You will need an Admin Theme. Despite its name, this should be implemented as a plugin.
Here is a basic plugin file:
<?php # -*- coding: utf-8 -*-
/**
* Plugin Name: T5 Admin Theme
*/
add_action( 'admin_init', 't5_admin_theme_init', 11 );
function t5_admin_theme_init()
{
$settings = new stdClass;
$settings->name="Clean";
$settings->url = plugins_url( 'clean.css', __FILE__ );
$settings->colors = array ( '#333', '#951', '#159', '#eee' );
$GLOBALS['_wp_admin_css_colors']['clean'] = $settings;
}
As you can see, you should populate the global variable $_wp_admin_css_colors
very early with an object. The three parameters are name
, colors
(both visible for the user in her profile page) and the URL to the stylesheet, the next file in your plugin’s directory.

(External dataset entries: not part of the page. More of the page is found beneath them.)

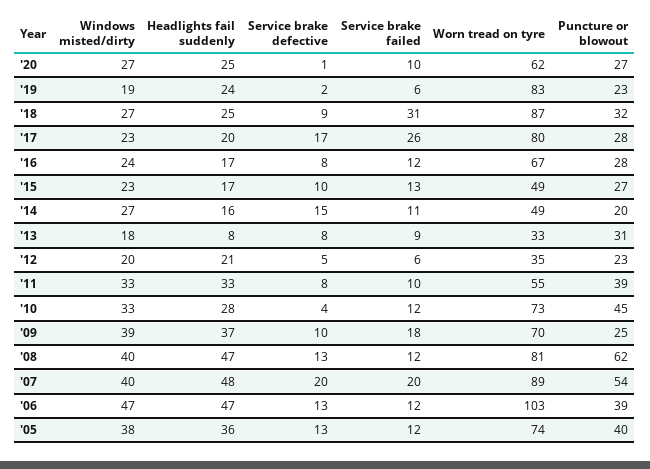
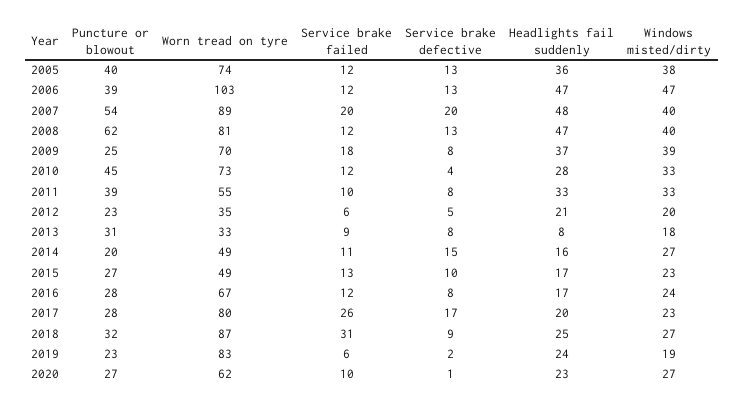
  {
    "Windows misted/dirty": {
      "'20": 27,
      "'19": 19,
      "'18": 27,
      "'17": 23,
      "'16": 24,
      "'15": 23,
      "'14": 27,
      "'13": 18,
      "'12": 20,
      "'11": 33,
      "'10": 33,
      "'09": 39,
      "'08": 40,
      "'07": 40,
      "'06": 47,
      "'05": 38
    },
    "Headlights fail suddenly": {
-     "'20": 25,
+     "'20": 23,
      "'19": 24,
      "'18": 25,
      "'17": 20,
      "'16": 17,
      "'15": 17,
      "'14": 16,
      "'13": 8,
      "'12": 21,
      "'11": 33,
      "'10": 28,
      "'09": 37,
      "'08": 47,
      "'07": 48,
      "'06": 47,
      "'05": 36
    },
    "Service brake defective": {
      "'20": 1,
      "'19": 2,
      "'18": 9,
      "'17": 17,
      "'16": 8,
      "'15": 10,
      "'14": 15,
      "'13": 8,
      "'12": 5,
      "'11": 8,
      "'10": 4,
-     "'09": 10,
+     "'09": 8,
      "'08": 13,
      "'07": 20,
      "'06": 13,
      "'05": 13
    },
    "Service brake failed": {
      "'20": 10,
      "'19": 6,
      "'18": 31,
      "'17": 26,
      "'16": 12,
      "'15": 13,
      "'14": 11,
      "'13": 9,
      "'12": 6,
      "'11": 10,
      "'10": 12,
      "'09": 18,
      "'08": 12,
      "'07": 20,
      "'06": 12,
      "'05": 12
    },
    "Worn tread on tyre": {
      "'20": 62,
      "'19": 83,
      "'18": 87,
      "'17": 80,
      "'16": 67,
      "'15": 49,
      "'14": 49,
      "'13": 33,
      "'12": 35,
      "'11": 55,
      "'10": 73,
      "'09": 70,
      "'08": 81,
      "'07": 89,
      "'06": 103,
      "'05": 74
    },
    "Puncture or blowout": {
      "'20": 27,
      "'19": 23,
      "'18": 32,
      "'17": 28,
      "'16": 28,
      "'15": 27,
      "'14": 20,
      "'13": 31,
      "'12": 23,
      "'11": 39,
      "'10": 45,
      "'09": 25,
      "'08": 62,
      "'07": 54,
      "'06": 39,
      "'05": 40
    }
  }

Once activated, you get a very … clean admin area.
The file clean.css
needs some content. Here you are free to add whatever you want. Be aware the basic admin styles are loaded too, so you will have to use !important
in unhealthy doses like in this example:
/* readable font sizes */
body,
p.help,
p.description,
span.description,
.form-wrap p,
input,
select,
option,
label
{
font-size: 15px !important;
}
Tung Do has published a useful checklist for admin theme developers recently. Read that and use your browser’s DOM inspector to find the matching selectors.
You can also enqueue additional scripts, change content with filters … but I recommend not to change too much, focus on styling.